Addressing education’s challenges and shortcomings will require not tinkering around the margins but rapid, nonlinear progress, which is what the Center for Universal Education (CUE) at the Brookings Institution calls leapfrogging. Making a serious dent on improving inequality while educating all students for the 21st century calls for widespread educational innovation.
This report builds on CUE’s 2018 book titled “Leapfrogging Inequality: Remaking Education to Help Young People Thrive,” which argued for the importance of educational leapfrogging, thereby creating transformative shifts rather than incremental evolution as educators harness the power of innovation. Best internationsl Schools in Kumbakonam The research has also drawn extensively on existing literature, especially related to pedagogies, teaching, and learning. It uses the foundational analysis of pedagogy established through the authors’ earlier Organisation for Economic Co-operation and Development (OECD) work, “Teachers as Designers of Learning Environments,” including the six clusters of innovative pedagogical approaches.
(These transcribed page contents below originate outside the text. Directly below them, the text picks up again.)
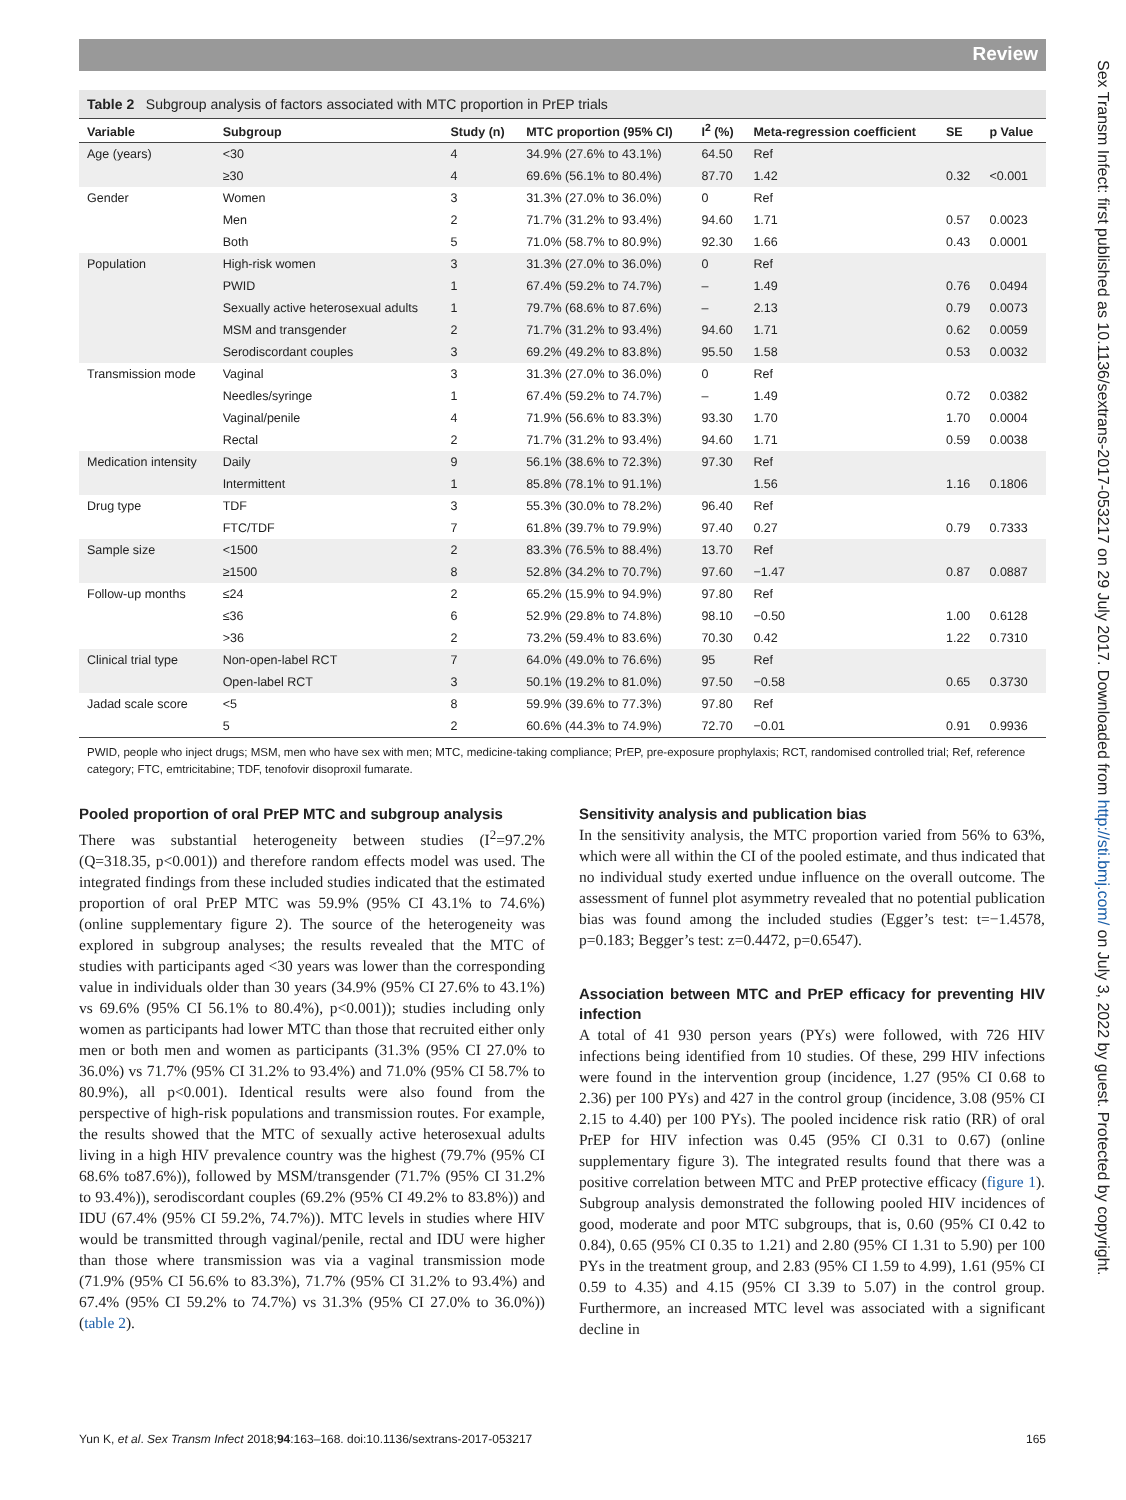Review
Table 2 Subgroup analysis of factors associated with MTC proportion in PrEP trials
| Variable | Subgroup | Study (n) | MTC proportion (95% CI) | I<sup>2</sup> (%) | Meta-regression coefficient | SE | p Value |
| --- | --- | --- | --- | --- | --- | --- | --- |
| Age (years) | <30 | 4 | 34.9% (27.6% to 43.1%) | 64.50 | Ref | | |
| | ≥30 | 4 | 69.6% (56.1% to 80.4%) | 87.70 | 1.42 | 0.32 | <0.001 |
| Gender | Women | 3 | 31.3% (27.0% to 36.0%) | 0 | Ref | | |
| | Men | 2 | 71.7% (31.2% to 93.4%) | 94.60 | 1.71 | 0.57 | 0.0023 |
| | Both | 5 | 71.0% (58.7% to 80.9%) | 92.30 | 1.66 | 0.43 | 0.0001 |
| Population | High-risk women | 3 | 31.3% (27.0% to 36.0%) | 0 | Ref | | |
| | PWID | 1 | 67.4% (59.2% to 74.7%) | – | 1.49 | 0.76 | 0.0494 |
| | Sexually active heterosexual adults | 1 | 79.7% (68.6% to 87.6%) | – | 2.13 | 0.79 | 0.0073 |
| | MSM and transgender | 2 | 71.7% (31.2% to 93.4%) | 94.60 | 1.71 | 0.62 | 0.0059 |
| | Serodiscordant couples | 3 | 69.2% (49.2% to 83.8%) | 95.50 | 1.58 | 0.53 | 0.0032 |
| Transmission mode | Vaginal | 3 | 31.3% (27.0% to 36.0%) | 0 | Ref | | |
| | Needles/syringe | 1 | 67.4% (59.2% to 74.7%) | – | 1.49 | 0.72 | 0.0382 |
| | Vaginal/penile | 4 | 71.9% (56.6% to 83.3%) | 93.30 | 1.70 | 1.70 | 0.0004 |
| | Rectal | 2 | 71.7% (31.2% to 93.4%) | 94.60 | 1.71 | 0.59 | 0.0038 |
| Medication intensity | Daily | 9 | 56.1% (38.6% to 72.3%) | 97.30 | Ref | | |
| | Intermittent | 1 | 85.8% (78.1% to 91.1%) | | 1.56 | 1.16 | 0.1806 |
| Drug type | TDF | 3 | 55.3% (30.0% to 78.2%) | 96.40 | Ref | | |
| | FTC/TDF | 7 | 61.8% (39.7% to 79.9%) | 97.40 | 0.27 | 0.79 | 0.7333 |
| Sample size | <1500 | 2 | 83.3% (76.5% to 88.4%) | 13.70 | Ref | | |
| | ≥1500 | 8 | 52.8% (34.2% to 70.7%) | 97.60 | −1.47 | 0.87 | 0.0887 |
| Follow-up months | ≤24 | 2 | 65.2% (15.9% to 94.9%) | 97.80 | Ref | | |
| | ≤36 | 6 | 52.9% (29.8% to 74.8%) | 98.10 | −0.50 | 1.00 | 0.6128 |
| | >36 | 2 | 73.2% (59.4% to 83.6%) | 70.30 | 0.42 | 1.22 | 0.7310 |
| Clinical trial type | Non-open-label RCT | 7 | 64.0% (49.0% to 76.6%) | 95 | Ref | | |
| | Open-label RCT | 3 | 50.1% (19.2% to 81.0%) | 97.50 | −0.58 | 0.65 | 0.3730 |
| Jadad scale score | <5 | 8 | 59.9% (39.6% to 77.3%) | 97.80 | Ref | | |
| | 5 | 2 | 60.6% (44.3% to 74.9%) | 72.70 | −0.01 | 0.91 | 0.9936 |
PWID, people who inject drugs; MSM, men who have sex with men; MTC, medicine-taking compliance; PrEP, pre-exposure prophylaxis; RCT, randomised controlled trial; Ref, reference category; FTC, emtricitabine; TDF, tenofovir disoproxil fumarate.
Pooled proportion of oral PrEP MTC and subgroup analysis
There was substantial heterogeneity between studies (I<sup>2</sup>=97.2% (Q=318.35, p<0.001)) and therefore random effects model was used. The integrated findings from these included studies indicated that the estimated proportion of oral PrEP MTC was 59.9% (95% CI 43.1% to 74.6%) (online supplementary figure 2). The source of the heterogeneity was explored in subgroup analyses; the results revealed that the MTC of studies with participants aged <30 years was lower than the corresponding value in individuals older than 30 years (34.9% (95% CI 27.6% to 43.1%) vs 69.6% (95% CI 56.1% to 80.4%), p<0.001)); studies including only women as participants had lower MTC than those that recruited either only men or both men and women as participants (31.3% (95% CI 27.0% to 36.0%) vs 71.7% (95% CI 31.2% to 93.4%) and 71.0% (95% CI 58.7% to 80.9%), all p<0.001). Identical results were also found from the perspective of high-risk populations and transmission routes. For example, the results showed that the MTC of sexually active heterosexual adults living in a high HIV prevalence country was the highest (79.7% (95% CI 68.6% to87.6%)), followed by MSM/transgender (71.7% (95% CI 31.2% to 93.4%)), serodiscordant couples (69.2% (95% CI 49.2% to 83.8%)) and IDU (67.4% (95% CI 59.2%, 74.7%)). MTC levels in studies where HIV would be transmitted through vaginal/penile, rectal and IDU were higher than those where transmission was via a vaginal transmission mode (71.9% (95% CI 56.6% to 83.3%), 71.7% (95% CI 31.2% to 93.4%) and 67.4% (95% CI 59.2% to 74.7%) vs 31.3% (95% CI 27.0% to 36.0%)) (table 2).
Sensitivity analysis and publication bias
In the sensitivity analysis, the MTC proportion varied from 56% to 63%, which were all within the CI of the pooled estimate, and thus indicated that no individual study exerted undue influence on the overall outcome. The assessment of funnel plot asymmetry revealed that no potential publication bias was found among the included studies (Egger’s test: t=−1.4578, p=0.183; Begger’s test: z=0.4472, p=0.6547).
Association between MTC and PrEP efficacy for preventing HIV infection
A total of 41 930 person years (PYs) were followed, with 726 HIV infections being identified from 10 studies. Of these, 299 HIV infections were found in the intervention group (incidence, 1.27 (95% CI 0.68 to 2.36) per 100 PYs) and 427 in the control group (incidence, 3.08 (95% CI 2.15 to 4.40) per 100 PYs). The pooled incidence risk ratio (RR) of oral PrEP for HIV infection was 0.45 (95% CI 0.31 to 0.67) (online supplementary figure 3). The integrated results found that there was a positive correlation between MTC and PrEP protective efficacy (figure 1). Subgroup analysis demonstrated the following pooled HIV incidences of good, moderate and poor MTC subgroups, that is, 0.60 (95% CI 0.42 to 0.84), 0.65 (95% CI 0.35 to 1.21) and 2.80 (95% CI 1.31 to 5.90) per 100 PYs in the treatment group, and 2.83 (95% CI 1.59 to 4.99), 1.61 (95% CI 0.59 to 4.35) and 4.15 (95% CI 3.39 to 5.07) in the control group. Furthermore, an increased MTC level was associated with a significant decline in
Yun K, et al. Sex Transm Infect 2018;94:163–168. doi:10.1136/sextrans-2017-053217 165
Sex Transm Infect: first published as 10.1136/sextrans-2017-053217 on 29 July 2017. Downloaded from http://sti.bmj.com/ on July 3, 2022 by guest. Protected by copyright.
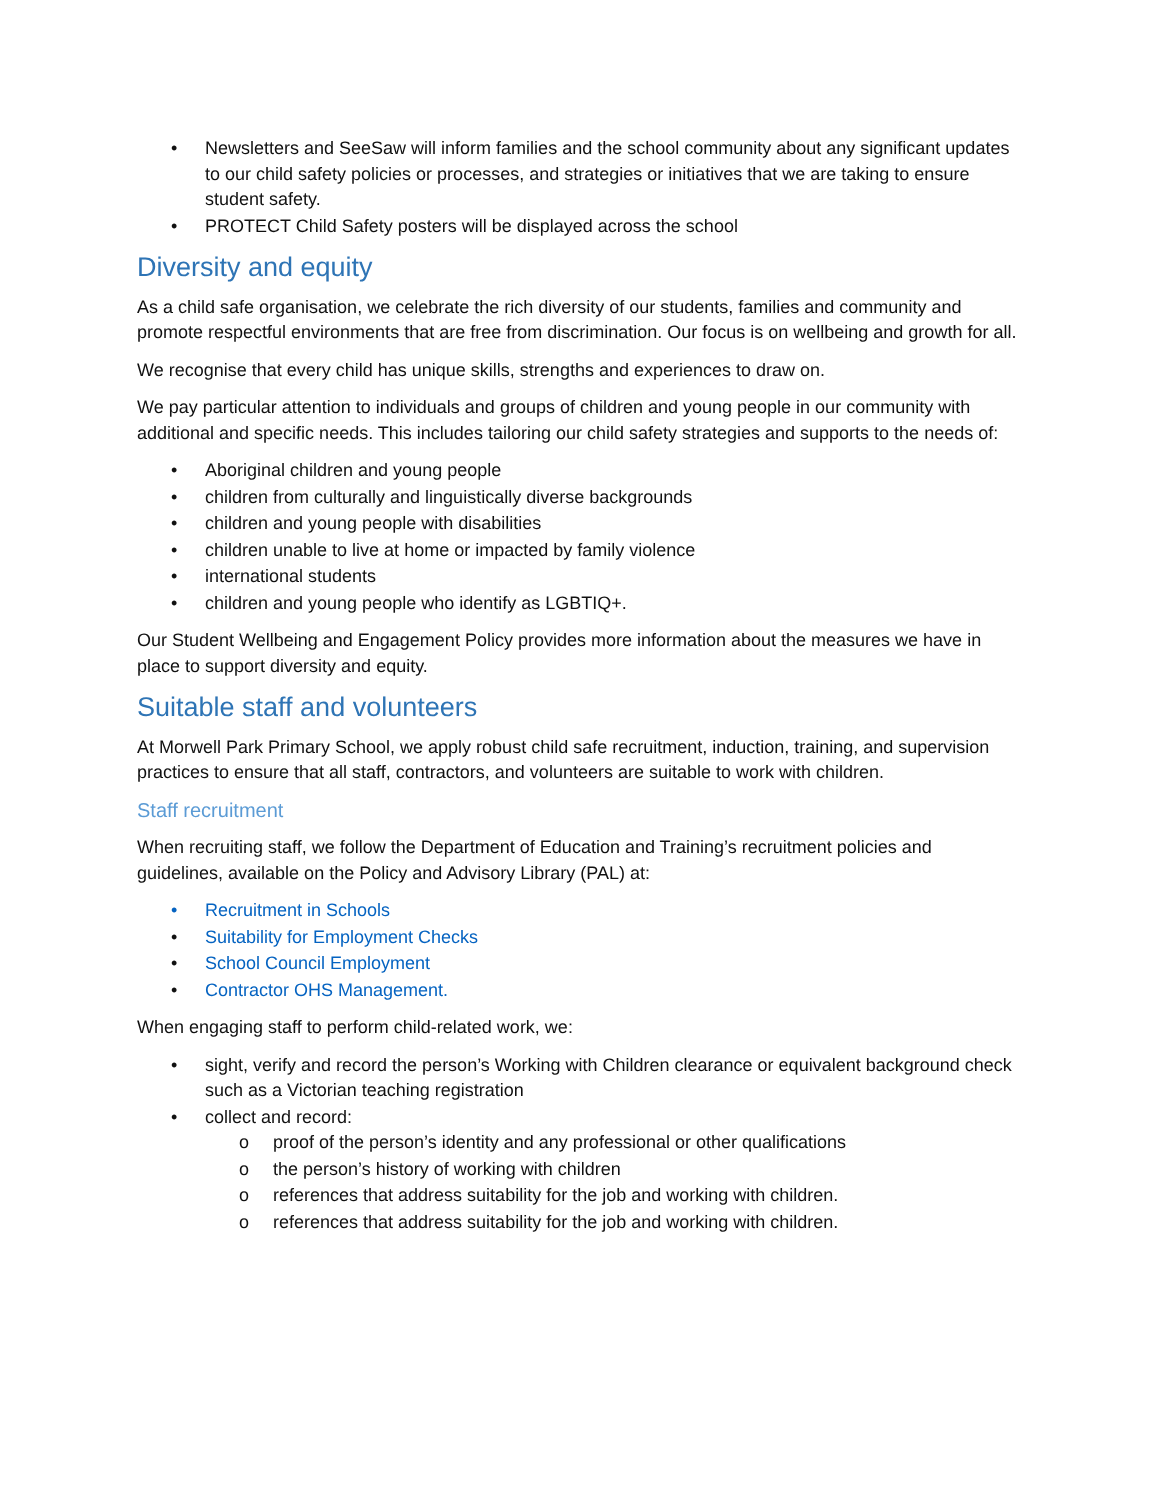• Newsletters and SeeSaw will inform families and the school community about any significant updates to our child safety policies or processes, and strategies or initiatives that we are taking to ensure student safety.
• PROTECT Child Safety posters will be displayed across the school
Diversity and equity
As a child safe organisation, we celebrate the rich diversity of our students, families and community and promote respectful environments that are free from discrimination. Our focus is on wellbeing and growth for all.
We recognise that every child has unique skills, strengths and experiences to draw on.
We pay particular attention to individuals and groups of children and young people in our community with additional and specific needs. This includes tailoring our child safety strategies and supports to the needs of:
• Aboriginal children and young people
• children from culturally and linguistically diverse backgrounds
• children and young people with disabilities
• children unable to live at home or impacted by family violence
• international students
• children and young people who identify as LGBTIQ+.
Our Student Wellbeing and Engagement Policy provides more information about the measures we have in place to support diversity and equity.
Suitable staff and volunteers
At Morwell Park Primary School, we apply robust child safe recruitment, induction, training, and supervision practices to ensure that all staff, contractors, and volunteers are suitable to work with children.
Staff recruitment
When recruiting staff, we follow the Department of Education and Training’s recruitment policies and guidelines, available on the Policy and Advisory Library (PAL) at:
• Recruitment in Schools
• Suitability for Employment Checks
• School Council Employment
• Contractor OHS Management.
When engaging staff to perform child-related work, we:
• sight, verify and record the person’s Working with Children clearance or equivalent background check such as a Victorian teaching registration
• collect and record:
o proof of the person’s identity and any professional or other qualifications
o the person’s history of working with children
o references that address suitability for the job and working with children.
o references that address suitability for the job and working with children.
The Leapfrogging Inequality book put forth a Leapfrog Pathway that outlines a continuum of actions that should be considered so education can provide all students with the full breadth of skills they need to thrive and become successful life-long learners. The pathway presents essential shifts in two domains, first, transforming teaching and learning experiences to make room for playful learning and, second, transforming the ways in which learning is assessed and recognized. The pathway also presents shifts that will be important to transform teaching and learning in many contexts although not all; those shifts diversify the people and places where learning takes place and smartly harness technology and data.
This report takes an in-depth look at what types of approaches are needed to begin to implement the teaching and learning shifts recommended in the Leapfrog Pathway and to embrace the recommendation that playful learning—which means learning experiences that allow for active student engagement, experimentation and iteration, social interaction, curiosity and joy, and meaningful connection to students lives—can be an integral part of students’ educational experiences.